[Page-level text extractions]
:::::

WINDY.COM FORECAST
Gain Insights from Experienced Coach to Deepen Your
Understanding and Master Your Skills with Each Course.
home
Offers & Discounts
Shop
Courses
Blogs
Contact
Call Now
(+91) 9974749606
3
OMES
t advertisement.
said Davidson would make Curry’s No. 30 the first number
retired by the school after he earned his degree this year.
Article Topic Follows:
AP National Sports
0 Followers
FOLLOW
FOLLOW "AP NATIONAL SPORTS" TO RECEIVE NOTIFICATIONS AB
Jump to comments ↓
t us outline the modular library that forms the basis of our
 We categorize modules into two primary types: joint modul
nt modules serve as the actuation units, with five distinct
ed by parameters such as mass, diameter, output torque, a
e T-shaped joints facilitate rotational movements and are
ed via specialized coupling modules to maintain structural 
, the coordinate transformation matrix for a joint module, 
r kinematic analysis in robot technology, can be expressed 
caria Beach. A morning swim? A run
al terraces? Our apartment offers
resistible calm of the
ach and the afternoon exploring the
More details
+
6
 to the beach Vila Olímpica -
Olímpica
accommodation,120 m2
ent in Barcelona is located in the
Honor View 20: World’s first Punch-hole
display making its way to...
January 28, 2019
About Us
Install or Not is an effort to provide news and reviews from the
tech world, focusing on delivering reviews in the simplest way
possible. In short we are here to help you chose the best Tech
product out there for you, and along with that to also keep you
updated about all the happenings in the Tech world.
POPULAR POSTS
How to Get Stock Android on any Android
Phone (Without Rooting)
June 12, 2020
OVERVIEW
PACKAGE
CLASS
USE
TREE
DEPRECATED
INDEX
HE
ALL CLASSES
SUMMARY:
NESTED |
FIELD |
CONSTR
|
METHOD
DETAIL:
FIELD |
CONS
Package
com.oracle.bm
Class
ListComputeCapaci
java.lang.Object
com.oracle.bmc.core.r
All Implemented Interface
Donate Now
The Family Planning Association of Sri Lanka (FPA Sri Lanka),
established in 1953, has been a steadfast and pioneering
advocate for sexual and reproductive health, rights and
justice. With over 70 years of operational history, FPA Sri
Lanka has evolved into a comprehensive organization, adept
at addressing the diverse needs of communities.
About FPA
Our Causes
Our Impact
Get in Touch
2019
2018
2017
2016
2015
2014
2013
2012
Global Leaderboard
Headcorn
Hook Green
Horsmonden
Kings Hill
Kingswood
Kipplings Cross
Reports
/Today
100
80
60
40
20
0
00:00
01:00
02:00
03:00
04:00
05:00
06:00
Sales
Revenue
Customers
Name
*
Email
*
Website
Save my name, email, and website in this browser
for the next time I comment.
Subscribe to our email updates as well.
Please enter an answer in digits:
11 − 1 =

:::::

### WHAT YOU HAVE TO DO:
Copy the entries word for word. Leave nothing out.

### WORKED SOLUTION:
WINDY.COM FORECAST
Gain Insights from Experienced Coach to Deepen Your
Understanding and Master Your Skills with Each Course.
home
Offers & Discounts
Shop
Courses
Blogs
Contact
Call Now
(+91) 9974749606
3
OMES
t advertisement.
said Davidson would make Curry’s No. 30 the first number
retired by the school after he earned his degree this year.
Article Topic Follows:
AP National Sports
0 Followers
FOLLOW
FOLLOW "AP NATIONAL SPORTS" TO RECEIVE NOTIFICATIONS AB
Jump to comments ↓
t us outline the modular library that forms the basis of our
 We categorize modules into two primary types: joint modul
nt modules serve as the actuation units, with five distinct
ed by parameters such as mass, diameter, output torque, a
e T-shaped joints facilitate rotational movements and are
ed via specialized coupling modules to maintain structural 
, the coordinate transformation matrix for a joint module, 
r kinematic analysis in robot technology, can be expressed 
caria Beach. A morning swim? A run
al terraces? Our apartment offers
resistible calm of the
ach and the afternoon exploring the
More details
+
6
 to the beach Vila Olímpica -
Olímpica
accommodation,120 m2
ent in Barcelona is located in the
Honor View 20: World’s first Punch-hole
display making its way to...
January 28, 2019
About Us
Install or Not is an effort to provide news and reviews from the
tech world, focusing on delivering reviews in the simplest way
possible. In short we are here to help you chose the best Tech
product out there for you, and along with that to also keep you
updated about all the happenings in the Tech world.
POPULAR POSTS
How to Get Stock Android on any Android
Phone (Without Rooting)
June 12, 2020
OVERVIEW
PACKAGE
CLASS
USE
TREE
DEPRECATED
INDEX
HE
ALL CLASSES
SUMMARY:
NESTED |
FIELD |
CONSTR
|
METHOD
DETAIL:
FIELD |
CONS
Package
com.oracle.bm
Class
ListComputeCapaci
java.lang.Object
com.oracle.bmc.core.r
All Implemented Interface
Donate Now
The Family Planning Association of Sri Lanka (FPA Sri Lanka),
established in 1953, has been a steadfast and pioneering
advocate for sexual and reproductive health, rights and
justice. With over 70 years of operational history, FPA Sri
Lanka has evolved into a comprehensive organization, adept
at addressing the diverse needs of communities.
About FPA
Our Causes
Our Impact
Get in Touch
2019
2018
2017
2016
2015
2014
2013
2012
Global Leaderboard
Headcorn
Hook Green
Horsmonden
Kings Hill
Kingswood
Kipplings Cross
Reports
/Today
100
80
60
40
20
0
00:00
01:00
02:00
03:00
04:00
05:00
06:00
Sales
Revenue
Customers
Name
*
Email
*
Website
Save my name, email, and website in this browser
for the next time I comment.
Subscribe to our email updates as well.
Please enter an answer in digits:
11 − 1 =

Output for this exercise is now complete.